> [Exercises]
1. According to the comment about GEICO, how much operating cash flow does GEICO generate for BRK?
2. Which companies are named in the comment about GEICO?
3. Summarize the comment about GEICO in two sentences.

> [Reading text]
· · · ·

This is quite the list of comments so I can only address a few.

First GEICO originally drew a very large majority of its revenues from government employees but the overall driver base has been expanded to place the company as the 3rd largest auto insurer. Personally I don't know what exactly their figures are for government employees but as a percentage of drivers I believe them to be much smaller than in 1936 when the company had almost all of its business in the greater D.C. area.

People still drive and they will for much of the next century. Now I am personally a big fan of public transportation and any alternative transportation but in general the car will be an integral part of our economy for many years to come especially if they finally come out with an electric car that's mass produced, mass marketed with massive appeal. 

Speaking to their investments I'm pretty positive that they have avoided all of the direct risk associated with the sub-prime mortgage crisis. Buffett pulled out of his Fannie Mae investments well over 5 years ago as he saw them chasing quarterly earnings and doing exactly what your talking about. As a note GEICO generates about $10 Billion in operating cash flow for BRK. 

Auto insurance is suspectable to natural disasters but it is the large geographic reach and low risk of wide scale catastrophic events that makes this a very stable company. A company like UVE which is actually one of my caps picks could be considerably riskier as it is a Florida Home Insurance Company. You don't have to be an American Meterological Society member to see some of the problems associated with the sustainability of that business model. 

Speaking to my personal investing style I am a long-term investor. I utilize dividend reinvestment from stable businesses with great brands that still have significant growth opportunities not just now but 5 years or 10 years from now. 

Also I am a student and am not particularly biased towards any particular organization based on employment. Thanks for your thoughts and hopefully I spoke to some of your concerns.

· · · ·

> [Dataset content]
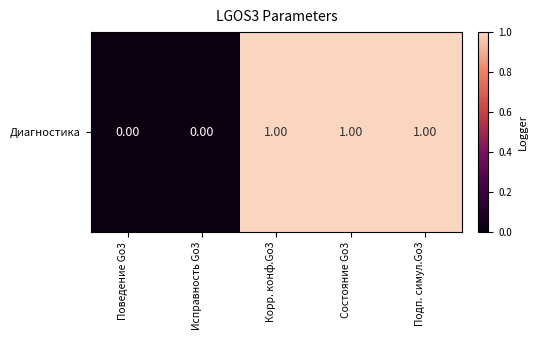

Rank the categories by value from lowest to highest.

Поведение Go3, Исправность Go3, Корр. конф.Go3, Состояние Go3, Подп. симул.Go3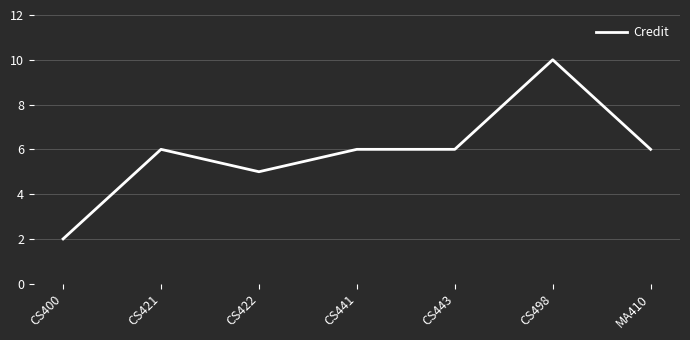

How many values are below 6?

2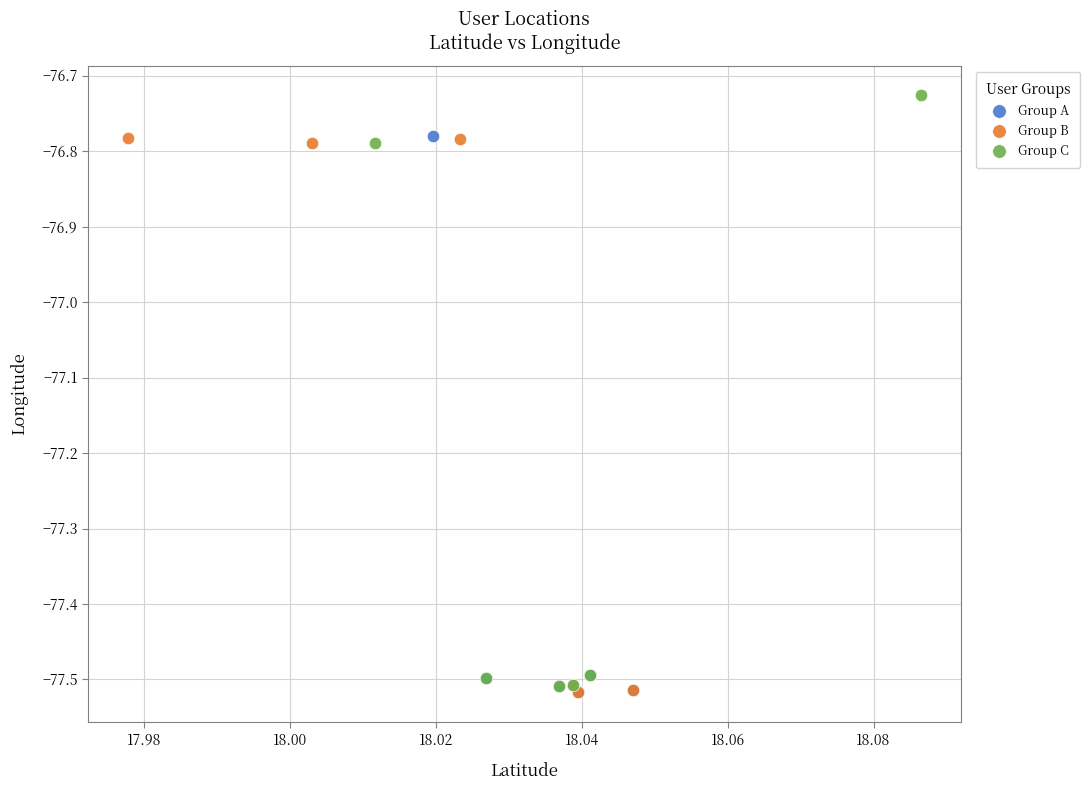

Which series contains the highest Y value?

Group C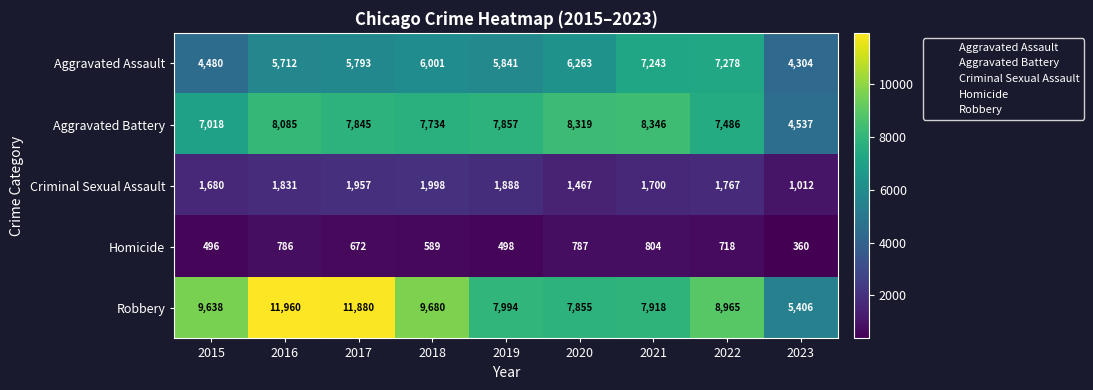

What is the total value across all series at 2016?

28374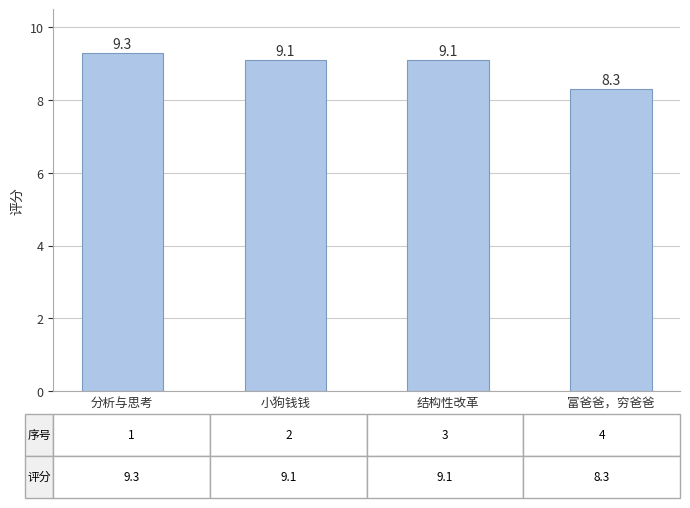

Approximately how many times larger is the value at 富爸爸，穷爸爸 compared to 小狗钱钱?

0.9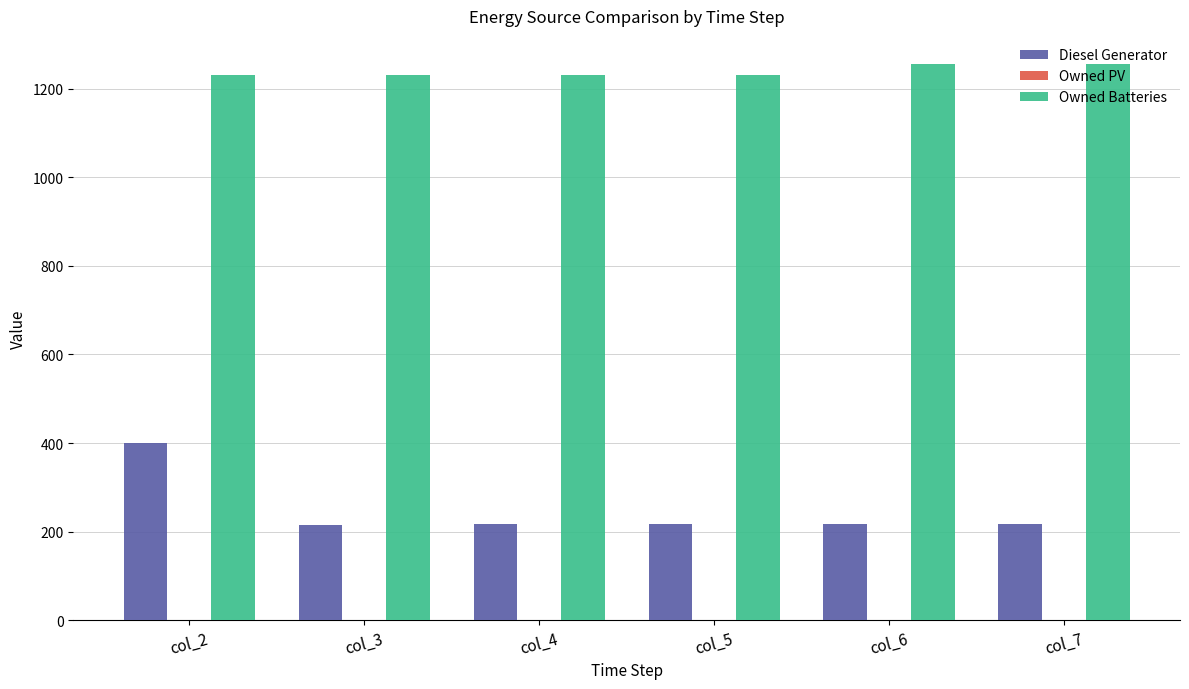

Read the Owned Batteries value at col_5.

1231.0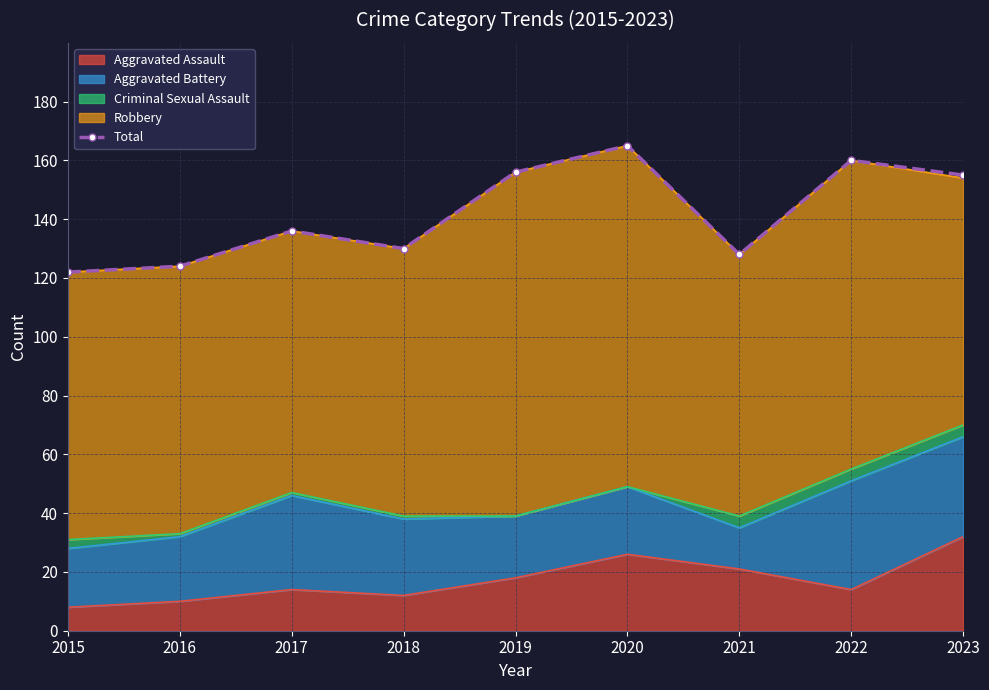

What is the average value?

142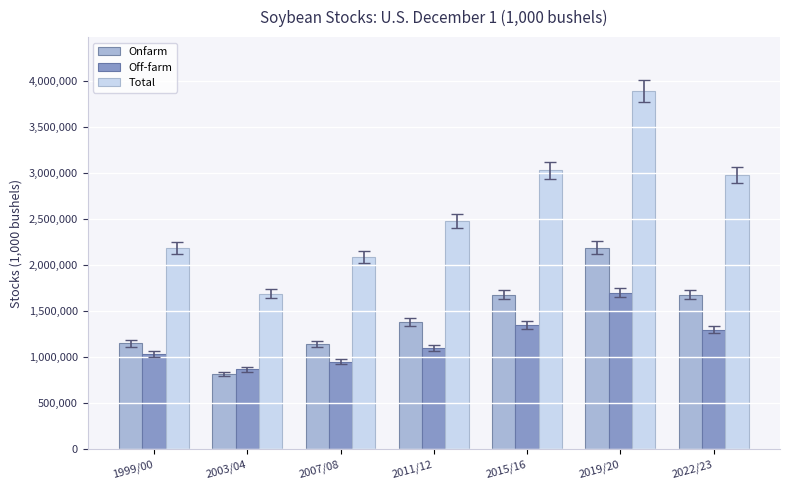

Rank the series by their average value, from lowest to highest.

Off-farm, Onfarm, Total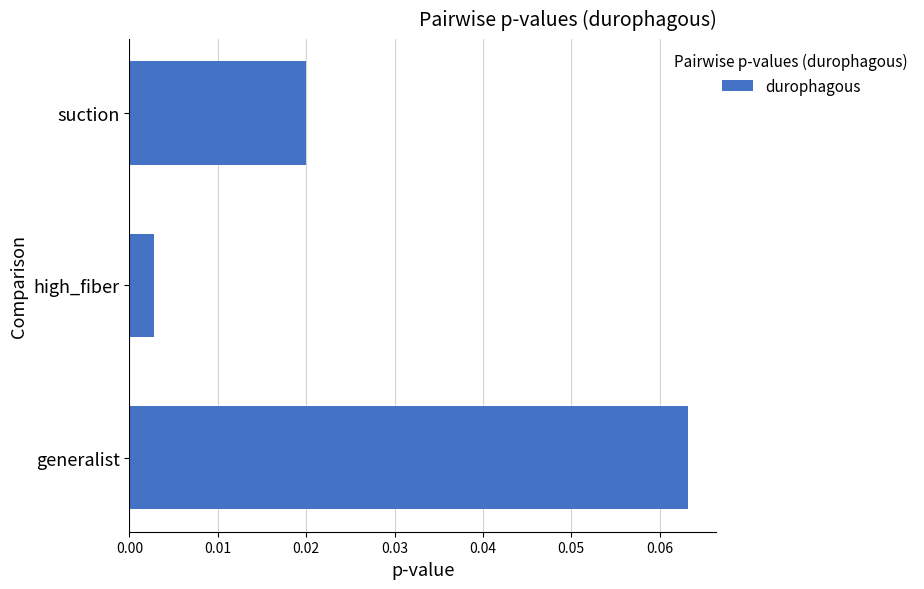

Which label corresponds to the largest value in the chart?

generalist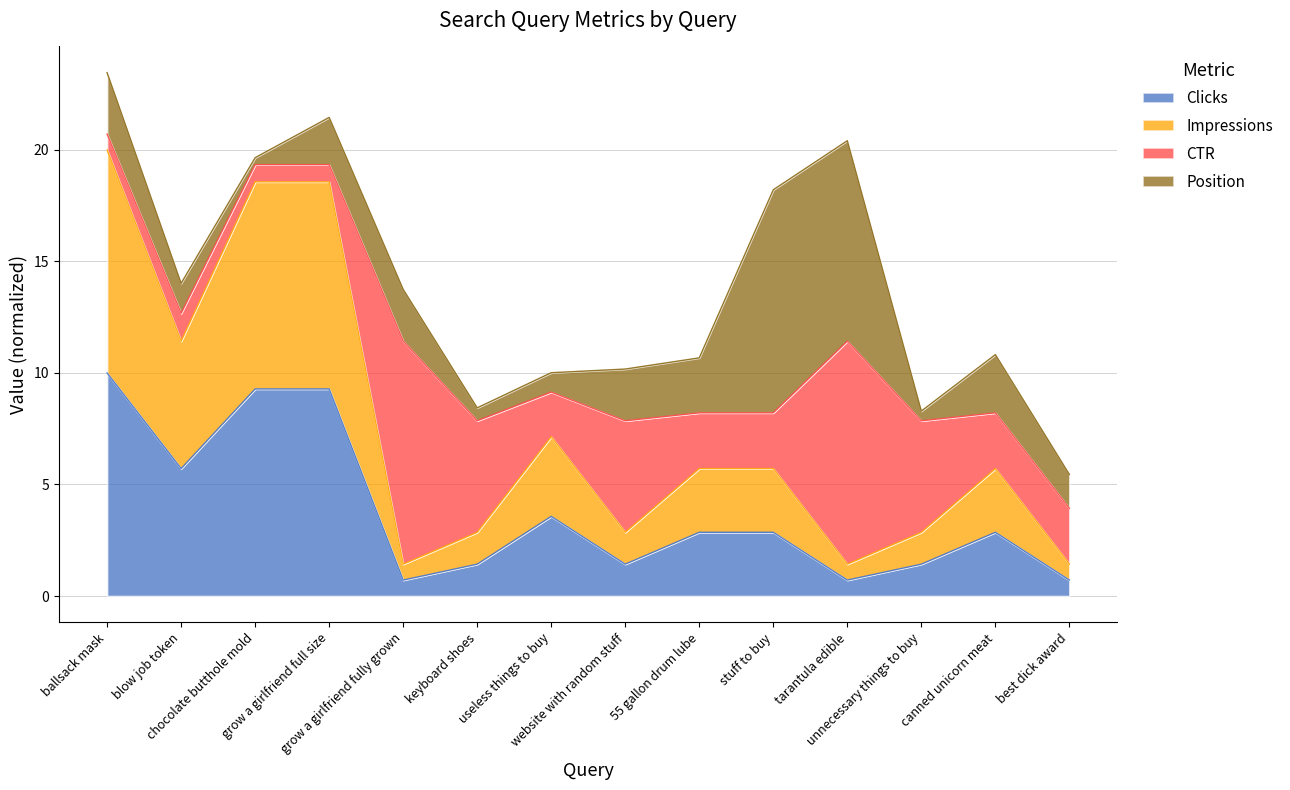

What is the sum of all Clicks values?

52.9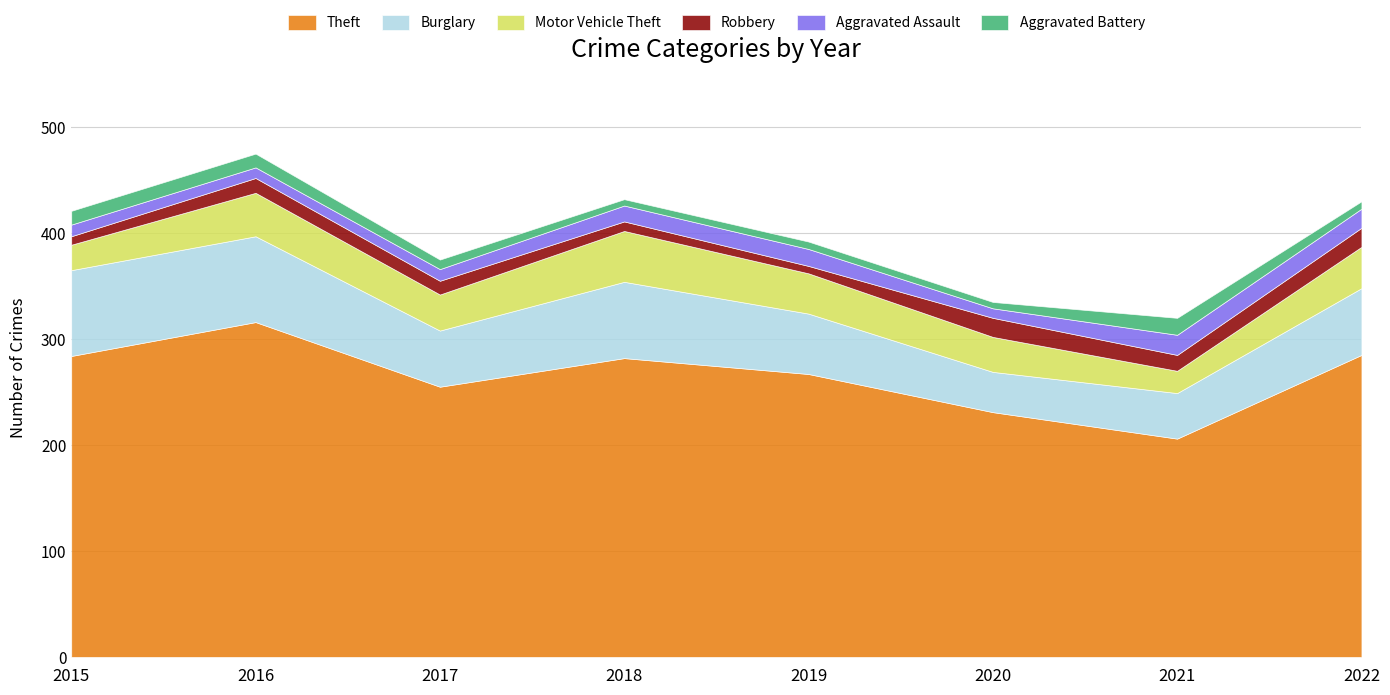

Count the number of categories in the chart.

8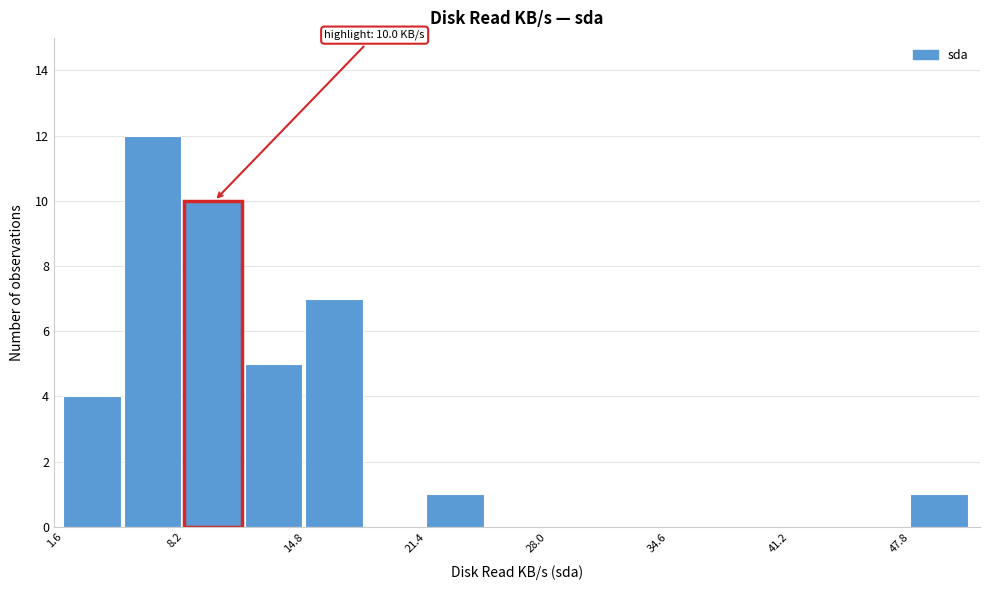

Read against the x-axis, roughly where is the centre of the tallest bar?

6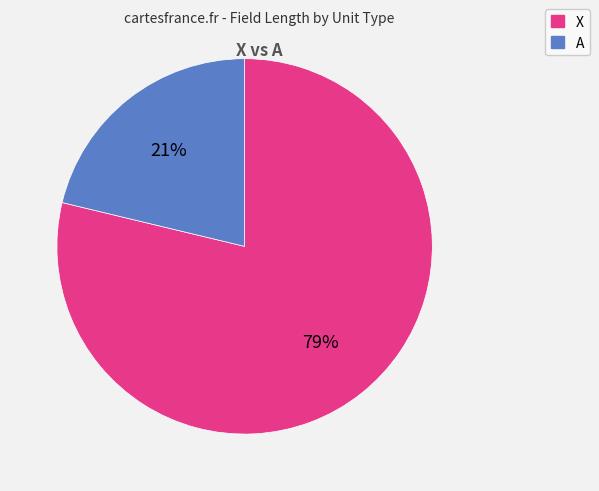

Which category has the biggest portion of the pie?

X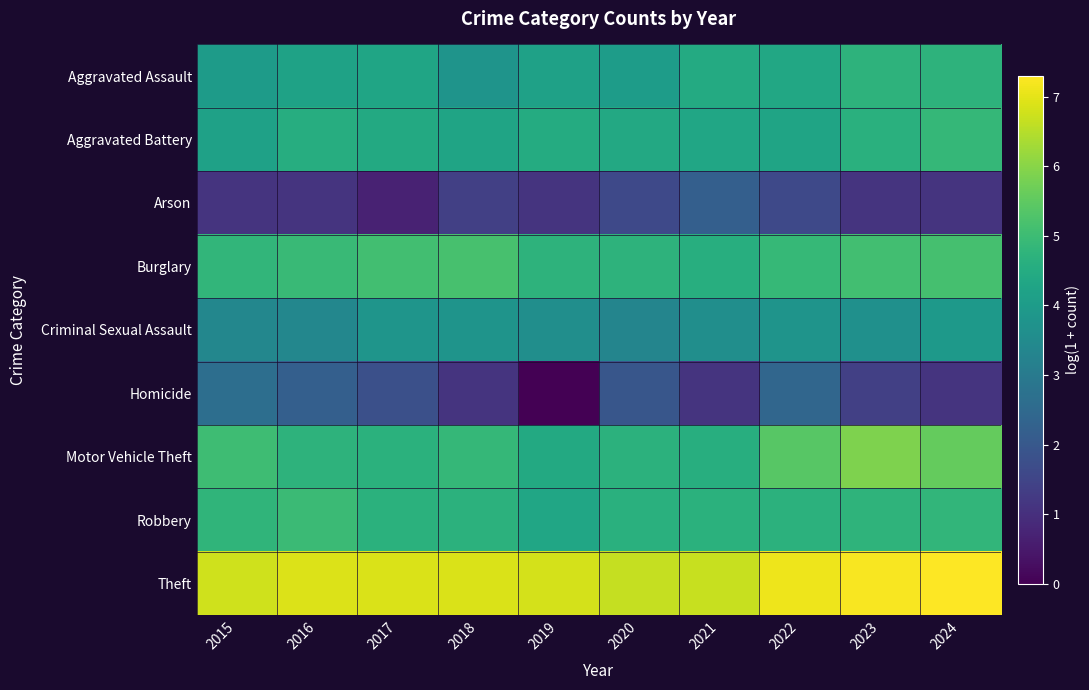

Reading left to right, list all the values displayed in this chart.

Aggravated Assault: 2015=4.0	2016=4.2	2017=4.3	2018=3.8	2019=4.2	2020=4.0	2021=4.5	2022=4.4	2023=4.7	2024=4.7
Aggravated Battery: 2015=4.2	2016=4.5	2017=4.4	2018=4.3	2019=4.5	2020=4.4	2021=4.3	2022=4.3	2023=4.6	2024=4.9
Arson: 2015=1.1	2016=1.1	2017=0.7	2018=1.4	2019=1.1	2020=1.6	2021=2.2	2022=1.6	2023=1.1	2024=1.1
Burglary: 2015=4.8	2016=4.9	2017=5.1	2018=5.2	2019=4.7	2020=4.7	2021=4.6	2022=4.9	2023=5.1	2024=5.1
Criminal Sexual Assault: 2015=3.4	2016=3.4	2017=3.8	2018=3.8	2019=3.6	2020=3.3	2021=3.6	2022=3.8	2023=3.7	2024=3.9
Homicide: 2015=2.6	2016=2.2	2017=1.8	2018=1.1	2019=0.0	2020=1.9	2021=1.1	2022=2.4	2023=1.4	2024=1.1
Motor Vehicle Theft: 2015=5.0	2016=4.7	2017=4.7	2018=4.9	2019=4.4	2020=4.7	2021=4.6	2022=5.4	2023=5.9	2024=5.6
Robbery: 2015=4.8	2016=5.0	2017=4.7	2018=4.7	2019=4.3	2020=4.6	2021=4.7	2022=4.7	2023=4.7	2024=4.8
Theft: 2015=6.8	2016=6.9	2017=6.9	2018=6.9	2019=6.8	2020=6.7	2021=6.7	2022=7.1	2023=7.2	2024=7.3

· · · ·

> [Per-task answers]
1. About $10 billion.

2. GEICO, Fannie Mae, BRK, UVE

3. The writer argues that GEICO, now the third largest auto insurer with a broadened driver base, is a very stable company because cars will remain central to the economy, it is believed to have avoided direct sub-prime risk, and its wide geographic reach keeps the risk of large-scale catastrophes low. The writer also describes a long-term investing style based on dividend reinvestment in stable, growing businesses with great brands, and says that as a student they have no employment-based bias toward any organization.